_PROMPT_.
Before you return the lines below, strip out any images and keep every word as written.

_PROVIDED DATA_.
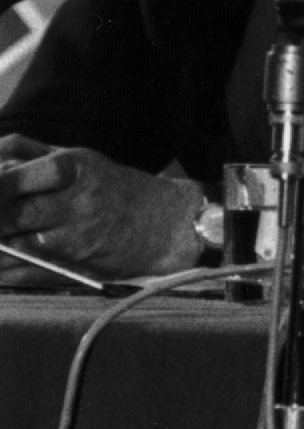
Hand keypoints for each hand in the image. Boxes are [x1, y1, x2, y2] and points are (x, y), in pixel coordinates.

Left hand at [0, 138, 204, 282]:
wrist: (163, 224)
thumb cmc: (109, 186)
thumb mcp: (76, 158)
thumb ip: (26, 155)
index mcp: (75, 169)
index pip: (13, 179)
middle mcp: (76, 204)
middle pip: (7, 217)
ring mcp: (73, 240)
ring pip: (8, 248)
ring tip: (3, 232)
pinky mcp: (69, 268)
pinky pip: (17, 273)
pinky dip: (3, 267)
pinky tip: (5, 255)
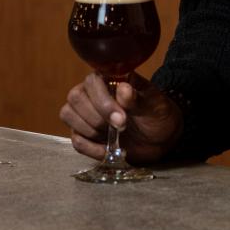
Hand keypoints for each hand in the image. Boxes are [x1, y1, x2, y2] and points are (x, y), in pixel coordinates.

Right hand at [60, 72, 183, 165]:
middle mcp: (93, 94)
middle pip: (75, 97)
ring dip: (91, 129)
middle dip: (96, 117)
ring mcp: (86, 114)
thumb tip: (122, 89)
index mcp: (110, 79)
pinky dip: (91, 148)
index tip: (122, 119)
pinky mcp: (84, 135)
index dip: (103, 102)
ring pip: (68, 115)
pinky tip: (108, 150)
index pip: (91, 82)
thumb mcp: (154, 106)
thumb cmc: (158, 115)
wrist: (161, 139)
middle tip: (120, 127)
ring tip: (115, 136)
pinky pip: (75, 140)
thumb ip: (137, 99)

_TASK SOLUTION_.
Hand keypoints for each hand in the image. Boxes are [x1, y1, x2, y2] and points are (x, y), in pixel coordinates.

Left hand at [0, 138, 204, 282]:
wrist: (163, 224)
thumb cmc: (109, 186)
thumb mcp: (76, 158)
thumb ip: (26, 155)
index mcp: (75, 169)
index pip: (13, 179)
middle mcp: (76, 204)
middle pip: (7, 217)
ring mcp: (73, 240)
ring pip: (8, 248)
ring tip: (3, 232)
pinky mcp: (69, 268)
pinky pip: (17, 273)
pinky dip: (3, 267)
pinky tip: (5, 255)
Hand keypoints for each hand in the image. Boxes are [x1, y1, x2, y2] and points are (x, y), in pixel coordinates.

Right hand at [60, 72, 183, 165]:
middle mcp: (93, 94)
middle pip: (75, 97)
ring dip: (91, 129)
middle dip: (96, 117)
ring mcp: (86, 114)
thumb tip: (122, 89)
index mcp: (110, 79)
pinky dip: (91, 148)
index tip: (122, 119)
pinky mcp: (84, 135)
index dip: (103, 102)
ring pip: (68, 115)
pinky tip: (108, 150)
index pip: (91, 82)
thumb mcp: (154, 106)
thumb cmc: (158, 115)
wrist: (161, 139)
middle tip: (120, 127)
ring tip: (115, 136)
pinky pip: (75, 140)
thumb ip: (137, 99)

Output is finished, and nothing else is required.